**PROVIDED PASSAGE:**

----------------

The Year of the Flood tells the previous novel's story from the perspective of the pleeblands, and from the viewpoints of Toby and Ren, two women who play somewhat more modest roles in the apocalypse than whiny Jimmy and arrogant Glenn/Crake. Toby and Ren both survive the global pandemic told in the first novel; The Year of the Flood recounts their lives up to and past the plague, in their voices, with their sad and poignant reflections. Flood works best in tandem with the previous volume; you need not have read Oryx and Crake to enjoy The Year of the Flood, but there's no reason to deny yourself one or the other.

The narrators Toby and Ren are both members of God's Gardeners, a benevolent green-minded cult that believes in the sanctity of animal life and in the coming "waterless flood," a cataclysm that will wipe the stain of humankind from the earth. Their second article of faith receives direct confirmation in the fatal pandemic.

Atwood's description of the daily life and petty maneuverings of the Gardeners calls to mind her famous 1985 novel The Handmaid's Tale; if anything she paints the internal politics of the Gardeners more deftly than she did the insane and cruel lives of the Handmaids. The Gardeners impose many fussy, humorless rules on their adherents, but they do not enslave them, abuse them, or rely on violence. Members of the gardeners love and resent their society and its rules, something Atwood carries across in countless deft, small ways—Ren wistfully states "The Gardeners were like that: they would tell you to do something and then prohibit the easiest way to do it."

The Gardeners follow Adam One, a visionary who projects an aura of genial dimness. Each chapter of the book opens with a sermon from Adam One, followed by an atrocious doggerel hymn (sample titles: "Oh Sing we Now the Holy Weeds"; "We Praise the Tiny Perfect Moles"). When these repeated elements interrupt the action of the main narrative they become quite vexing. Atwood handles all levels of the plot with astonishing skill; by the end we know a large cast of characters very well, we know their pasts, and we see all of their paths intertwining; to break this careful braid with an admittedly note-perfect parody of the humorless earnestness of environmentalism seems unnecessary.

----------------

**DESCRIPTION OF THE TASK:** Reproduce everything in the review from "The narrators Toby" down to "the fatal pandemic.", substituting "sect" for "cult". The material that follows has no connection to the review.

**DATA UNDER STUDY:**
----------------

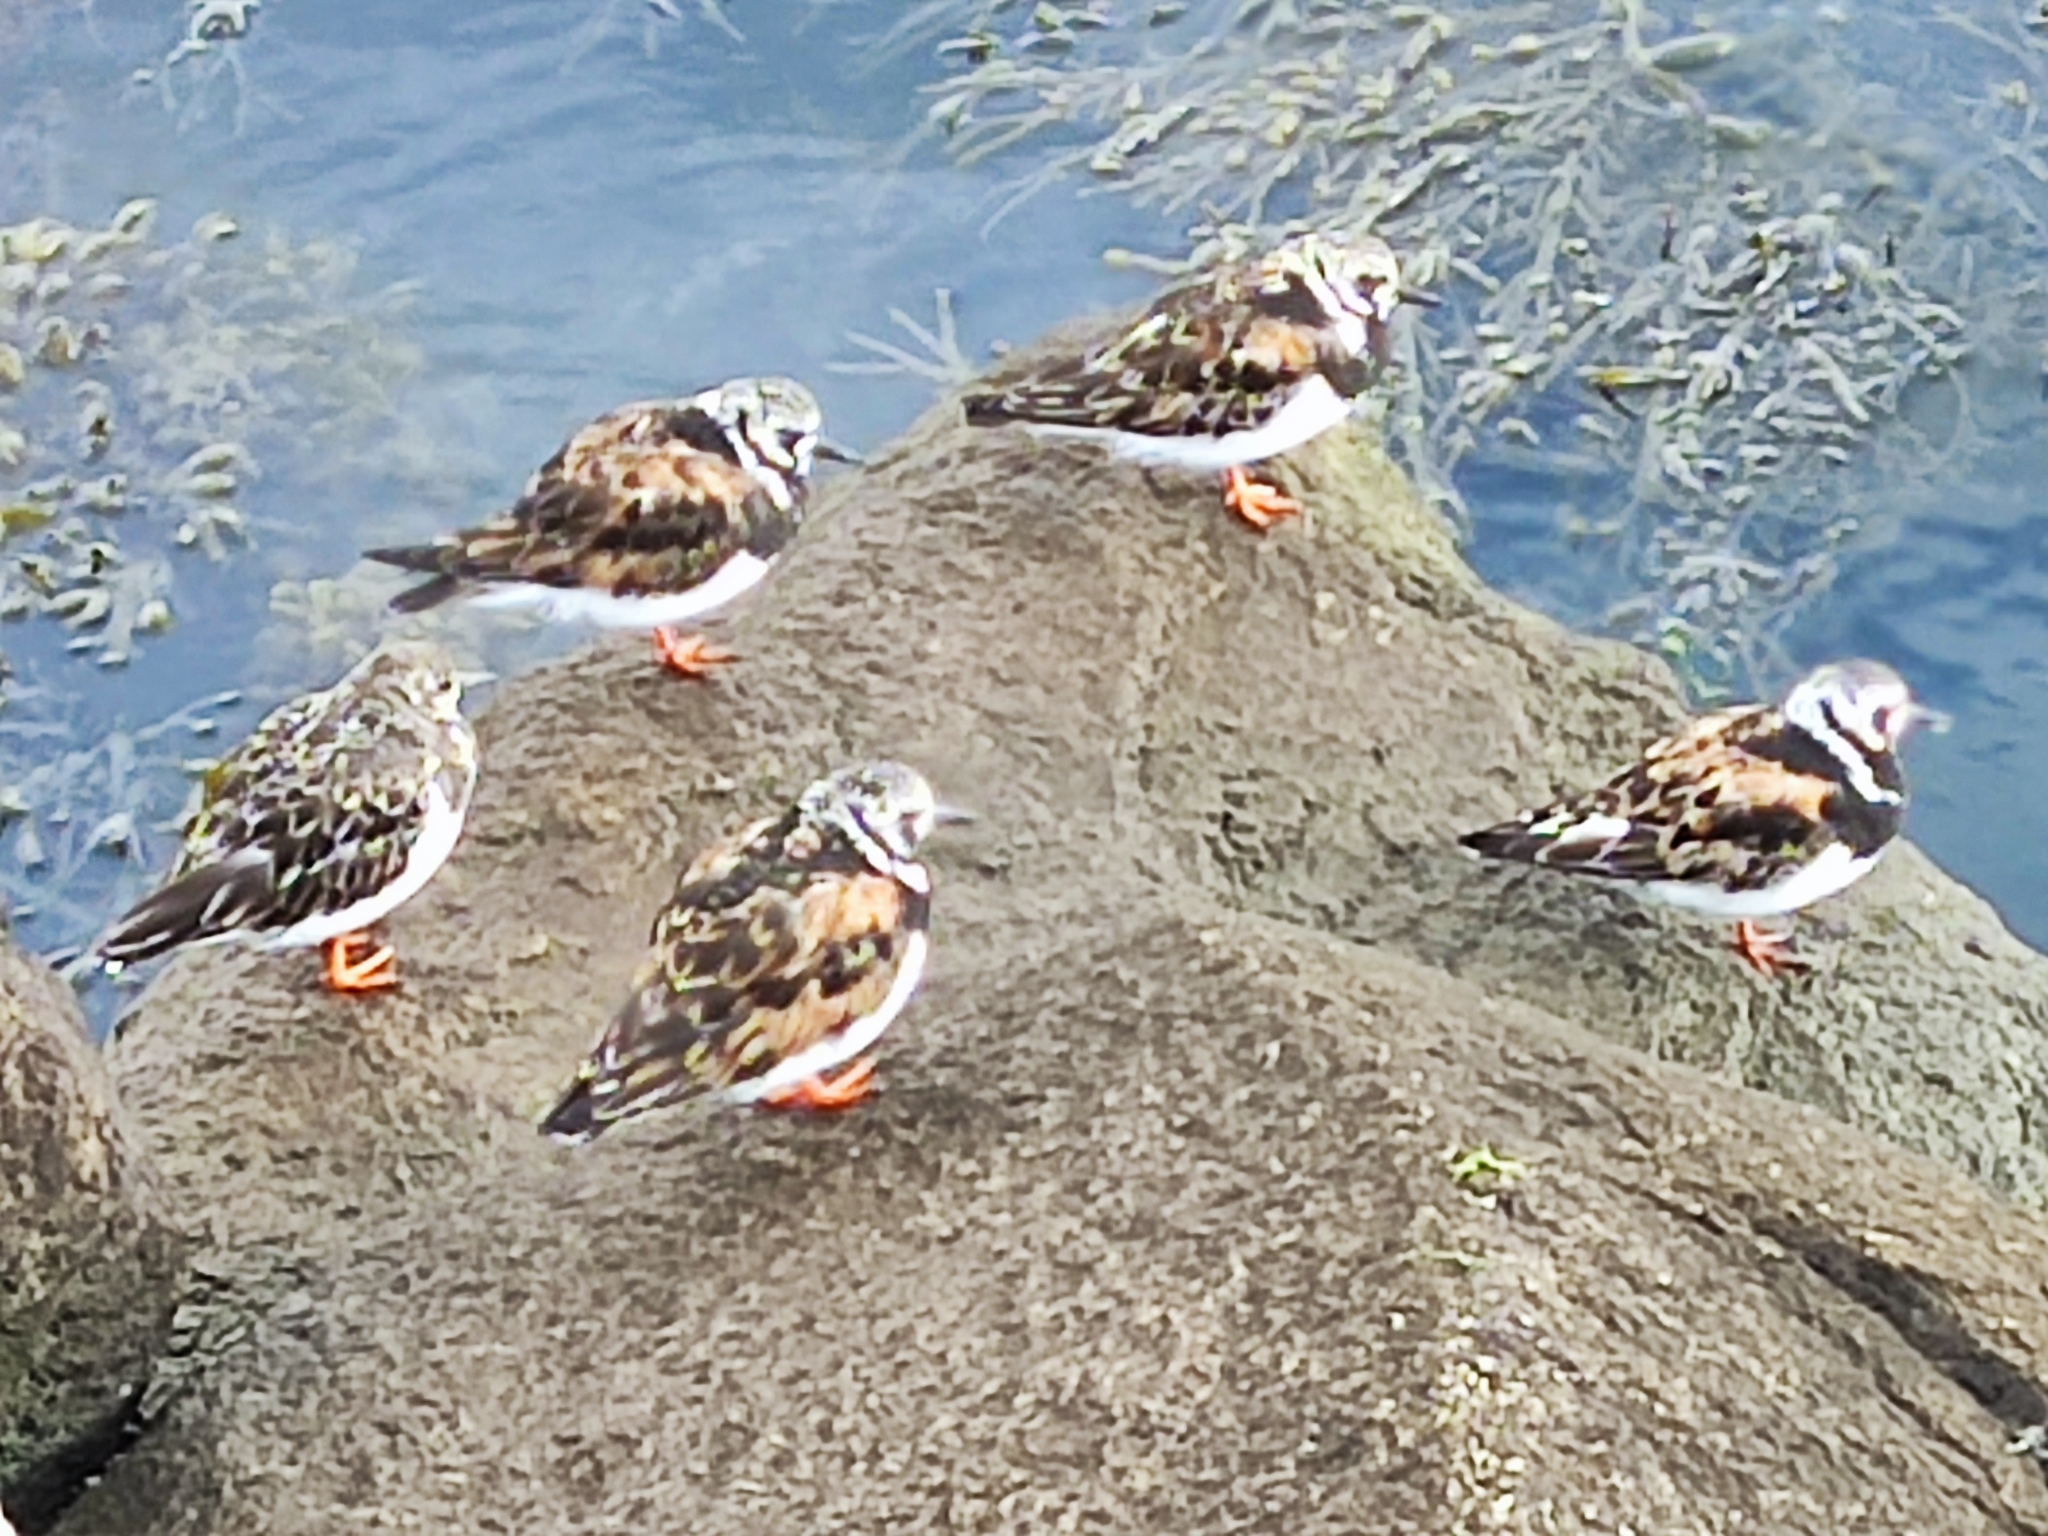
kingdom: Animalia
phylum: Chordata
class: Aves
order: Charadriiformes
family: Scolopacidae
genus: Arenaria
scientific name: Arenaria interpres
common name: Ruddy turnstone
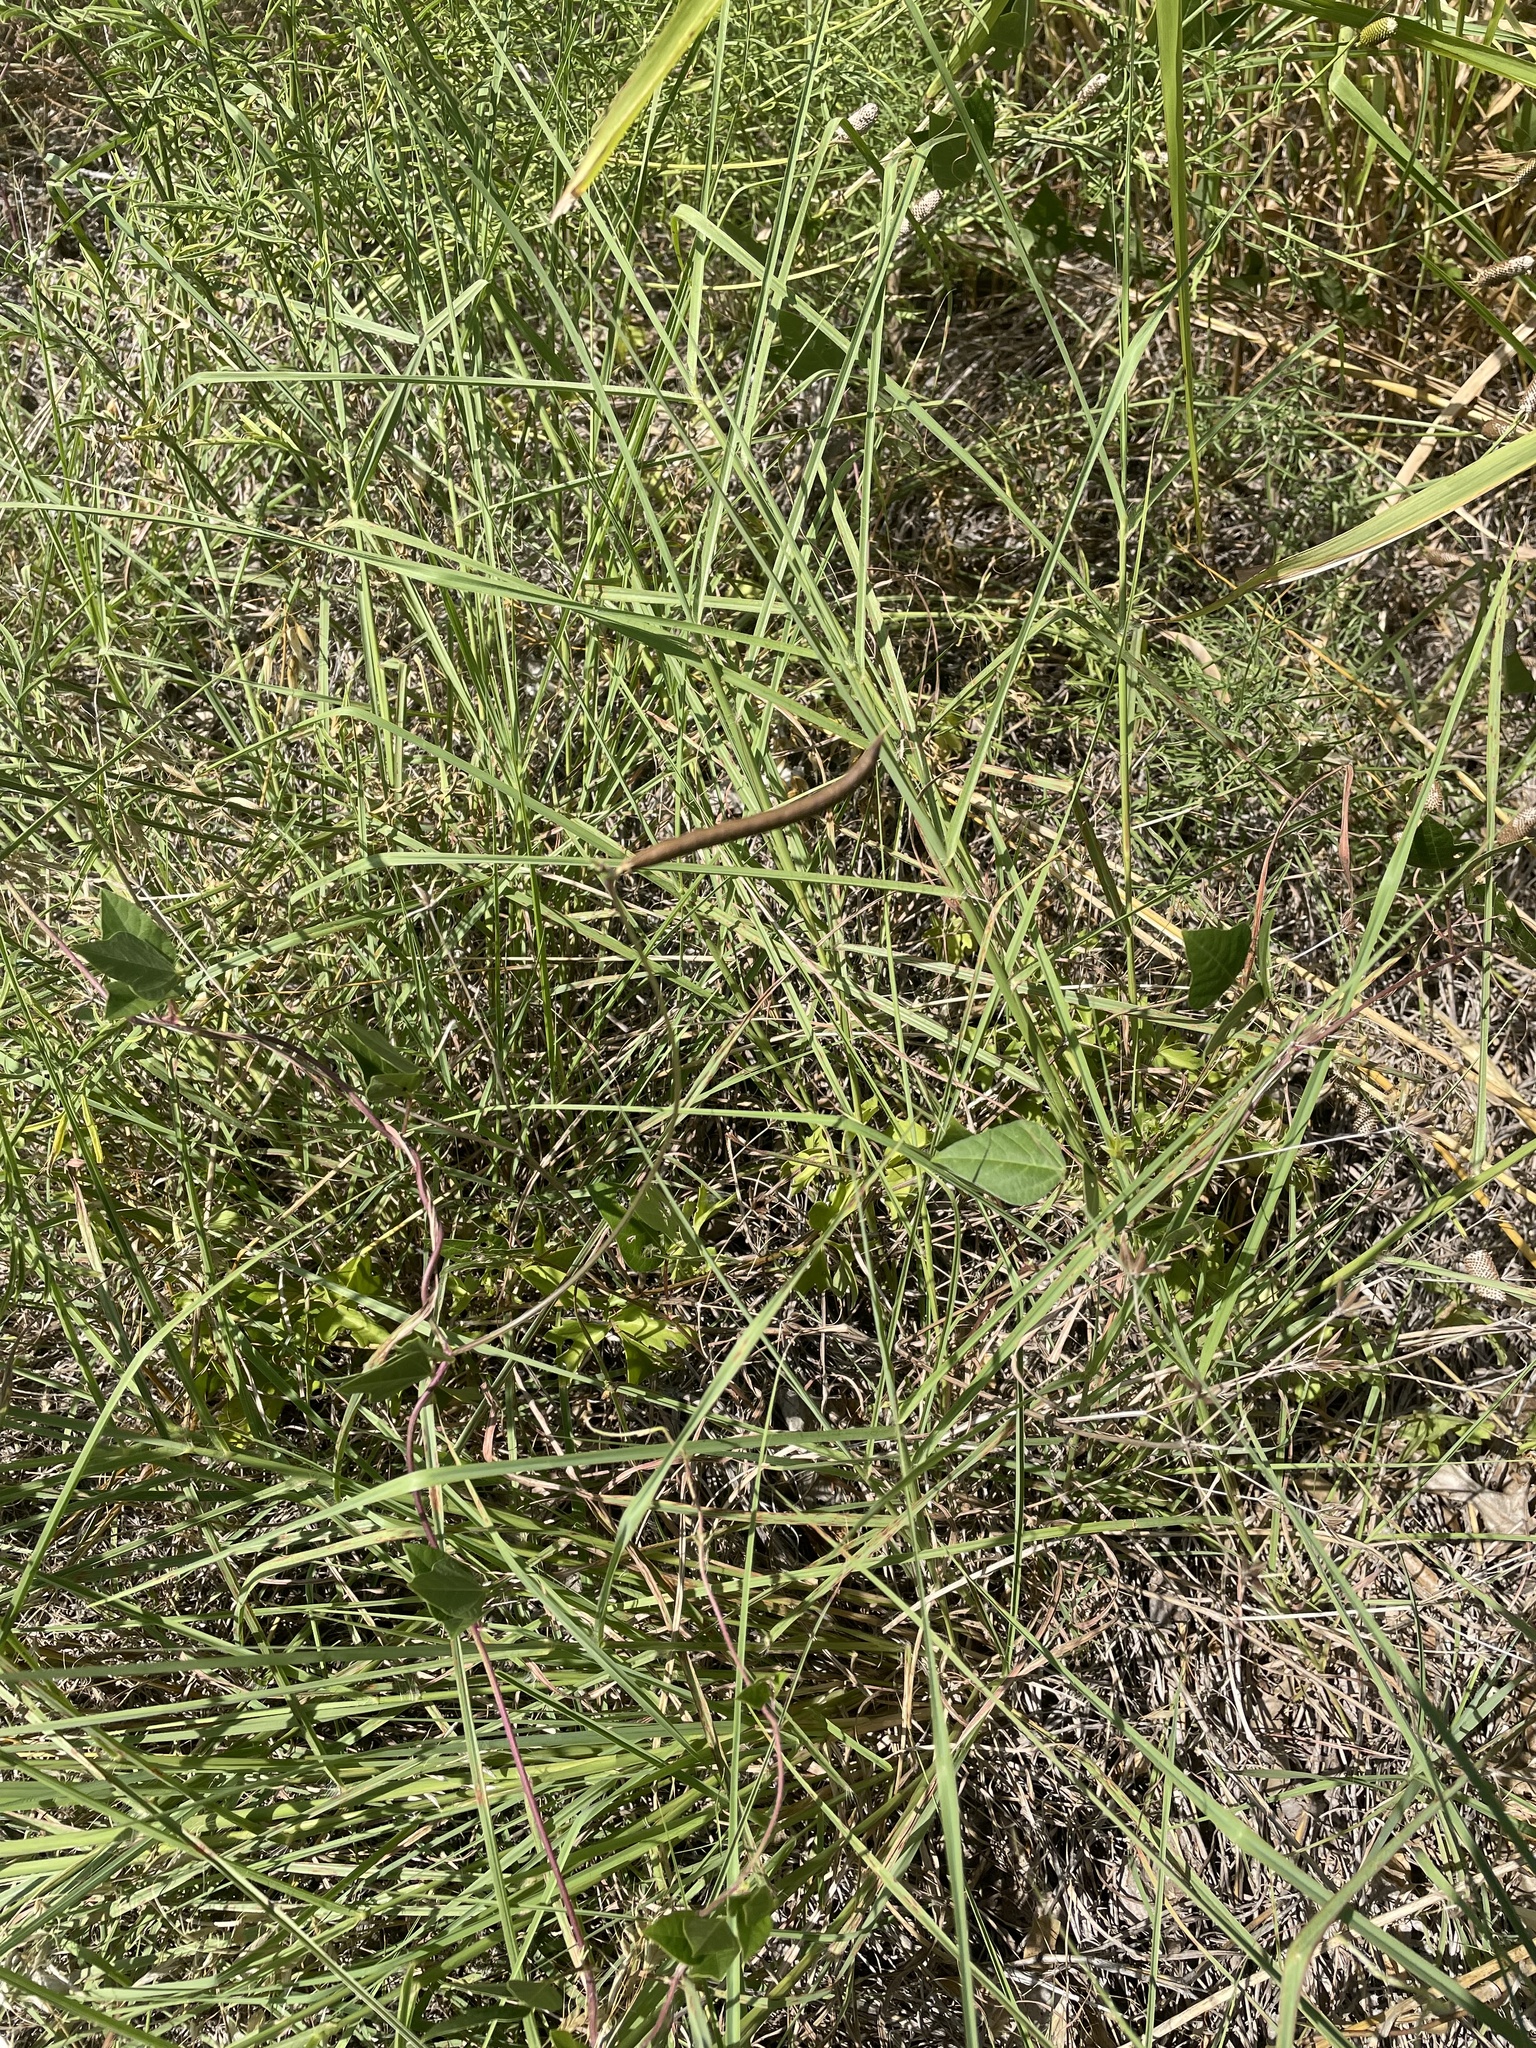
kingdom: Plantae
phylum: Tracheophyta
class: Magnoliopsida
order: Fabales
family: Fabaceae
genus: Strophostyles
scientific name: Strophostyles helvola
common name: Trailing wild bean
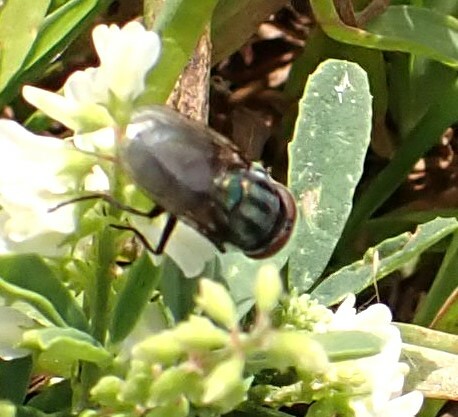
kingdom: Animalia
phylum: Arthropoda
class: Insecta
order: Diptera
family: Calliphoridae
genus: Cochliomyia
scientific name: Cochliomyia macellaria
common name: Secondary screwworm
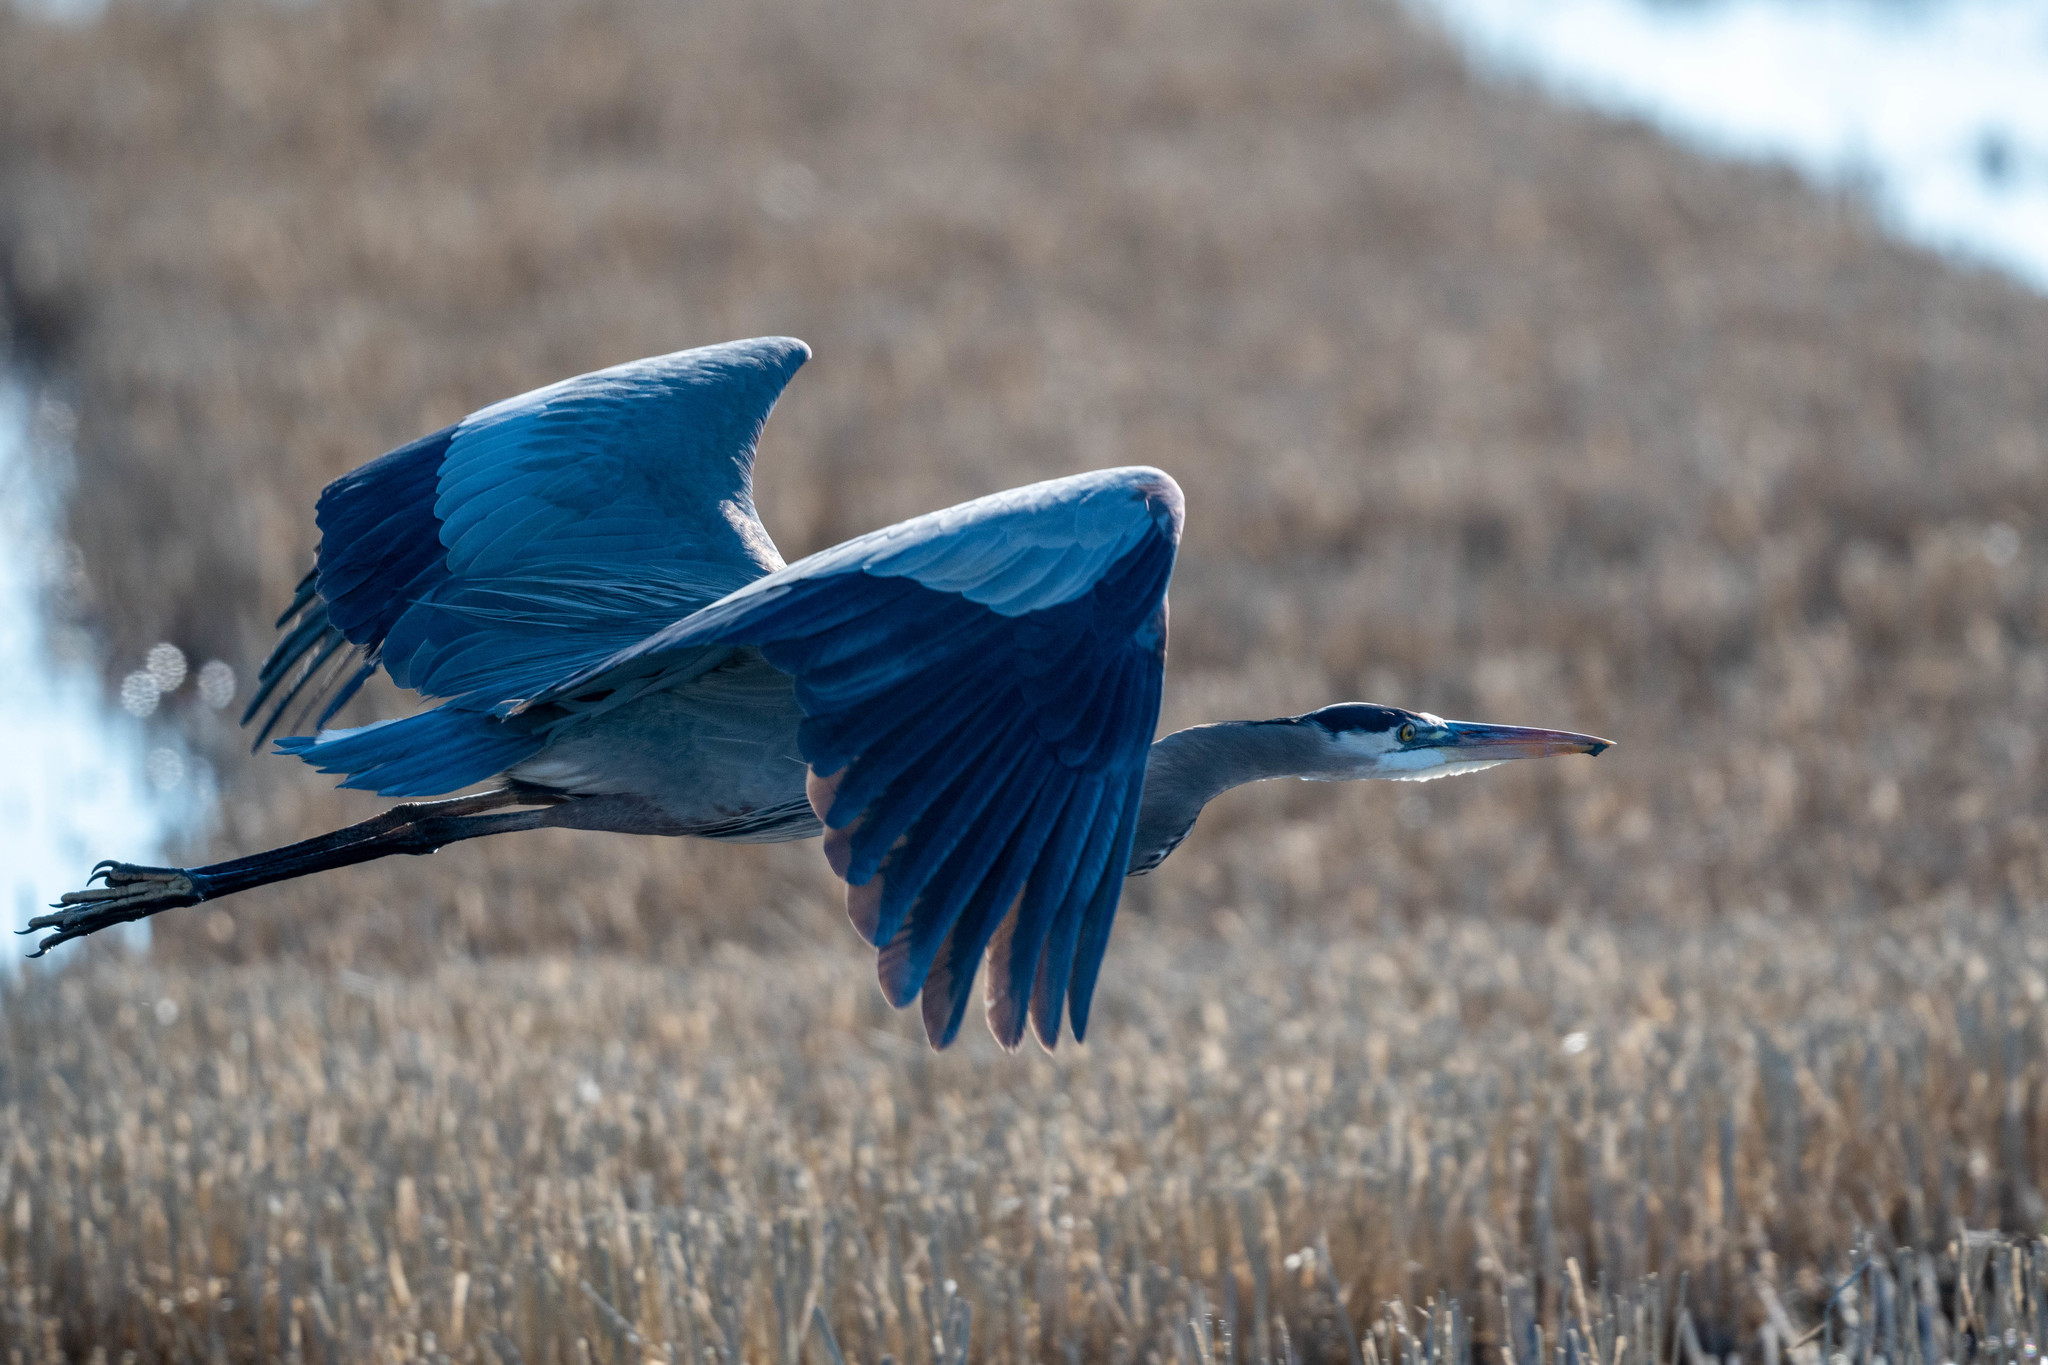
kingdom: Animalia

----------------

**RESULT OF THE EXERCISE:**
The narrators Toby and Ren are both members of God's Gardeners, a benevolent green-minded sect that believes in the sanctity of animal life and in the coming "waterless flood," a cataclysm that will wipe the stain of humankind from the earth. Their second article of faith receives direct confirmation in the fatal pandemic.